Why doesn't my WHERE clause work?

cypher
knowledge-base
where

(Andrew Bowman) #1

It can be frustrating when it seems like a WHERE clause isn't working.
You can use these approaches to figure out what's wrong.

Check for WHERE clauses following OPTIONAL MATCH

WHERE clauses can't be used on their own, they are always paired with a MATCH, WITH, or OPTIONAL MATCH, and it is this pairing that defines behavior when a WHERE clause evaluates to false.

WITH ... WHERE and MATCH ... WHERE apply the WHERE clause to all result rows, and this is usually how most users expect WHERE to behave, removing rows when the WHERE evaluates to false.

However, OPTIONAL MATCH ... WHERE behaves differently because OPTIONAL MATCH never removes rows.
When using OPTIONAL MATCH, if the given pattern does not match, or its WHERE clause evalutes to false, then newly-introduced variables in the pattern become null for the given row.
Rows are never removed, and existing variables remain unchanged, which can give the impression that the WHERE clause isn't working at all, when the real problem is that it's being applied to the wrong thing.

MATCH (m:Movie)
OPTIONAL MATCH (m)<-[:WORKED_ON]-(a:Animator)
WHERE m.releaseYear > 1999 AND a IS NOT NULL
RETURN m, collect(a) as animators

In the above example, it may look like this is a query to get movies released after 1999 and animators on the movie where an animator worked on the movie, but that's incorrect.
The WHERE clause will only affect the OPTIONAL MATCH, so all movies will be returned, none will be filtered out, but the animators collection will only be populated on movies released after 1999.

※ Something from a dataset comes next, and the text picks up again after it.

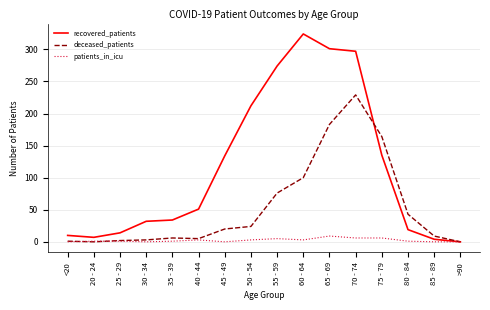

What is the spread (max minus min) of values at 65 - 69?

292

To fix the query, we need to move the WHERE elsewhere so it's associated with a MATCH or a WITH so it filters out rows as required:

MATCH (m:Movie)
OPTIONAL MATCH (m)<-[:WORKED_ON]-(a:Animator)
WITH m, a
WHERE m.releaseYear > 1999 AND a IS NOT NULL
RETURN m, collect(a) as animators

Check for misspellings or case mismatches in your WHERE clause

Typos and misspelled elements can easily throw off WHERE clauses, and this includes mismatches in case.

Node labels, relationship types, variables, and both property keys and values are all case-sensitive, so make sure you're being consistent and correct in your cases.

MATCH (m:Movie)
WHERE NOT (m)<-[:worked_on]-(a:animator) AND m.ReleaseYear > 1999
RETURN m

The above query doesn't have any spelling errors, but it has different case in the relationship type, node label, and property key than what's actually in the graph, which will throw off the WHERE clause significantly.

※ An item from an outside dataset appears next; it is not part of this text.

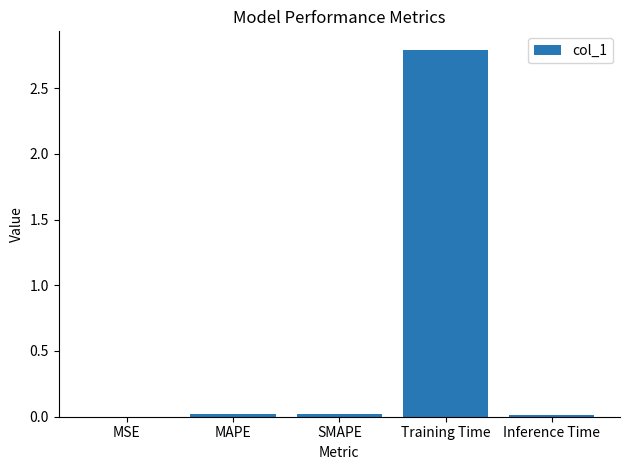

The value at MSE is 0.0. True or false?

True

Check if an assumed numeric property is actually a string

In circumstances where numeric comparisons or matches seem to be failing, it helps to make sure the properties you're comparing against are actually numbers.

In text result views, string values will have quotes around them, while numeric values will not.

Be especially mindful during imports, especially CSV imports, as all values are interpreted as strings. You'll need to use toInteger() and toFloat() to cast strings to numeric values, to avoid this problem.

Check for leading or trailing whitespace in property keys and values

Leading or trailing whitespace in properties can make it seem like WHERE clauses aren't working, and this is often an issue with the data in the graph rather than the query itself.

MATCH (m:Movie)<-[:ACTED_IN]-(p:Person)
WHERE p.name = 'Keanu Reeves'
RETURN m

The above query looks fine, and may be completely correct. However, if the node's name property actually happens to be "Keanu Reeves " with a trailing space, the query won't work.

It's often a good idea to double-check expected string values on your nodes and relationships to see if unexpected whitespace is the problem.
If using the Neo4j browser, the text results view is usually the best way to easily detect extra whitespace.
Querying using STARTS WITH, ENDS WITH, or CONTAINS can also help test assumptions about your property values.

Extra whitespace in property keys is rarer, but can happen, such as when importing data from badly formatted files.

For example, if we tried to import a csv file with the following header:

nickName, firstName,lastName&nbsp;

There is some leading whitespace before firstName, and trailing whitespace after lastName.
When imported, the property keys themselves will include leading and trailing whitespace, so the actual property keys become "nickName", " firstName" and "lastName ", and may quickly become a source of confusion, if undetected.